Search code examples
postgresqldaterepeatpercentage

How do I get PostgreSQL to recognize repeating dates for a mathematical operation?


Very new to SQL querying. Using PostgreSQL.

I am trying to build a query that tells me what percentage of the time a unique customer id makes multiple transactions on the same day.

I have a query built that gets me the customer ids and transaction dates (if there are multiple on the same day, the date repeats.

Below is my query..

SELECT customer.customer_id, rental_date::date FROM customer
FULL OUTER JOIN rental
ON customer.customer_id = rental.customer_id
FULL OUTER JOIN inventory
ON rental.inventory_id = inventory.inventory_id
FULL OUTER JOIN film
ON inventory.film_id = film.film_id
ORDER BY customer.customer_id, rental_date

Update:

Query now reads:

SELECT customer.customer_id, rental_date::date, COUNT (*)
  FROM customer
  JOIN rental ON customer.customer_id = rental.customer_id
  JOIN inventory ON rental.inventory_id = inventory.inventory_id
  JOIN film ON inventory.film_id = film.film_id
GROUP BY customer.customer_id, rental_date
ORDER BY customer.customer_id, rental_date

Output:

+-------------+-------------+-------+
| customer_id | rental_date | count |
+-------------+-------------+-------+
| 1 | 2005-05-25 | 1 |
| 1 | 2005-05-28 | 1 |
| 1 | 2005-06-15 | 1 |
| 1 | 2005-06-15 | 1 |
| 1 | 2005-06-15 | 1 |
| 2 | 2005-06-16 | 1 |
+-------------+-------------+-------+

Desired output:

+-------------+-------------+-------+
| customer_id | rental_date | count |
+-------------+-------------+-------+
| 1 | 2005-05-25 | 1 |
| 1 | 2005-05-28 | 1 |
| 1 | 2005-06-15 | 3 |
| 2 | 2005-06-16 | 1 |
+-------------+-------------+-------+


Solution

  • What you are looking for is count and having. Count will get you the number of purchases by day and Having can be used to eliminate those with 0 or 1 purchases on a given day.

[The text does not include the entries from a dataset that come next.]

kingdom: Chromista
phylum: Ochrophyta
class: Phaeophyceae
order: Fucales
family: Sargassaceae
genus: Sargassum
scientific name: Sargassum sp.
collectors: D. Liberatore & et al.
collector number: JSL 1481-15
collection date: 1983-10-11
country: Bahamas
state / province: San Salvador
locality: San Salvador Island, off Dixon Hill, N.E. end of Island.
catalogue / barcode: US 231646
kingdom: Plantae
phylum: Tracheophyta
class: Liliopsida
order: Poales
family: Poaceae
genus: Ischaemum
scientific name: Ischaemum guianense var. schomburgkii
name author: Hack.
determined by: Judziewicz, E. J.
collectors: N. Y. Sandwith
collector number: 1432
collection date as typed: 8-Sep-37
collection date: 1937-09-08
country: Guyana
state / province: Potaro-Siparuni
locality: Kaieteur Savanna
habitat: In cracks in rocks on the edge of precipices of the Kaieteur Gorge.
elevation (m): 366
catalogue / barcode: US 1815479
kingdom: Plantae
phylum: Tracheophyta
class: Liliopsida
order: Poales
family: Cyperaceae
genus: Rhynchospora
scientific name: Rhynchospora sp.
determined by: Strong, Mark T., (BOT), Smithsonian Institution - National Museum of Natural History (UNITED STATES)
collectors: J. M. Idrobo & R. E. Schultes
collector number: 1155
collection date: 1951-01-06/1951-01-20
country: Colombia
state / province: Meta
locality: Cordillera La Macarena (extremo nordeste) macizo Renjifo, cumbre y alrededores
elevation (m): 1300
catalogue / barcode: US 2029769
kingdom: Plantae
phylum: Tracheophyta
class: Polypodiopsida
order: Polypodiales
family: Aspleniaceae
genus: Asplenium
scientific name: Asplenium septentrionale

    select customer.customer_id, rental_date, count(*) 
      from customer
      join rental    on customer.customer_id = rental.customer_id
      join inventory on rental.inventory_id  = inventory.inventory_id
      join film      on inventory.film_id    = film.film_id
     group by customer.customer_id, rental_date 
    having count(*) > 1
     order by customer.customer_id, rental_date ;
    

    Also I doubt you want full outer join. That returns all rows from both the joined tables even when none exist in the other. I change it to an inner join (you only want customers that have rentals and also inventory that also have rentals. Even though now the having would eliminate the extras. Try removing the having clause then run with both full and again inner joins and see the difference.